**Problem to work on**
Could you retype all of the entries exactly, without their pictures?

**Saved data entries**

....................

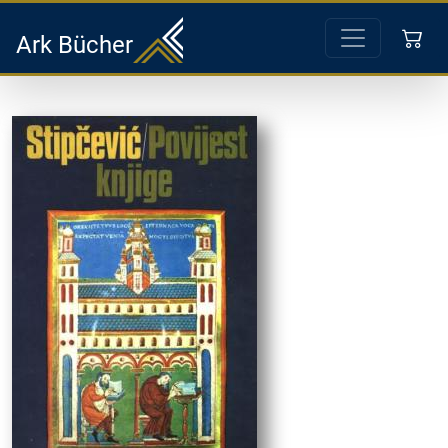
Ark Bücher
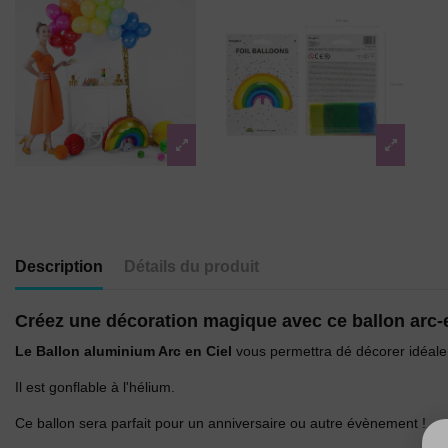
Description
Détails du produit
Créez une décoration magique avec ce ballon arc-e
Le Ballon aluminium Arc en Ciel
vous permettra dé décorer idéalem
Il est gonflable à l'hélium.
Ce ballon sera parfait pour un anniversaire ou autre évènement !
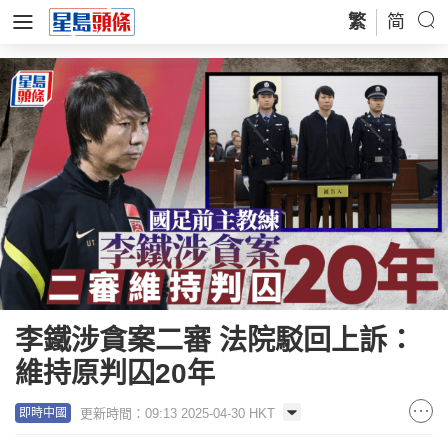
繁
简
李鐵涉貪案二審 法院駁回上訴：
維持原判囚20年
更新時間：09:13 2025-04-30 HKT
即時中國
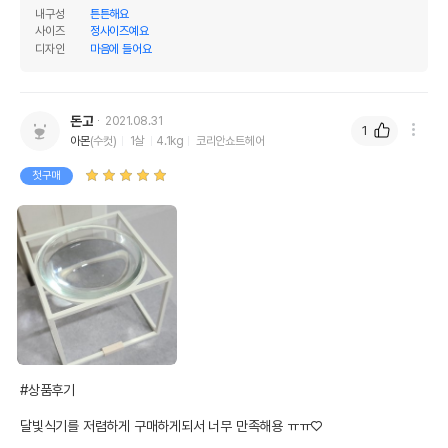
내구성
튼튼해요
사이즈
정사이즈예요
디자인
마음에 들어요
돈고
2021.08.31
1
아몬
(수컷)
1살
4.1kg
코리안쇼트헤어
첫구매
#상품후기

달빛식기를 저렴하게 구매하게되서 너무 만족해용 ㅠㅠ♡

....................

**Response**
Ark Bücher
Description
Détails du produit
Créez une décoration magique avec ce ballon arc-e
Le Ballon aluminium Arc en Ciel
vous permettra dé décorer idéalem
Il est gonflable à l'hélium.
Ce ballon sera parfait pour un anniversaire ou autre évènement !
繁
简
李鐵涉貪案二審 法院駁回上訴：
維持原判囚20年
更新時間：09:13 2025-04-30 HKT
即時中國
내구성
튼튼해요
사이즈
정사이즈예요
디자인
마음에 들어요
돈고
2021.08.31
1
아몬
(수컷)
1살
4.1kg
코리안쇼트헤어
첫구매
#상품후기

달빛식기를 저렴하게 구매하게되서 너무 만족해용 ㅠㅠ♡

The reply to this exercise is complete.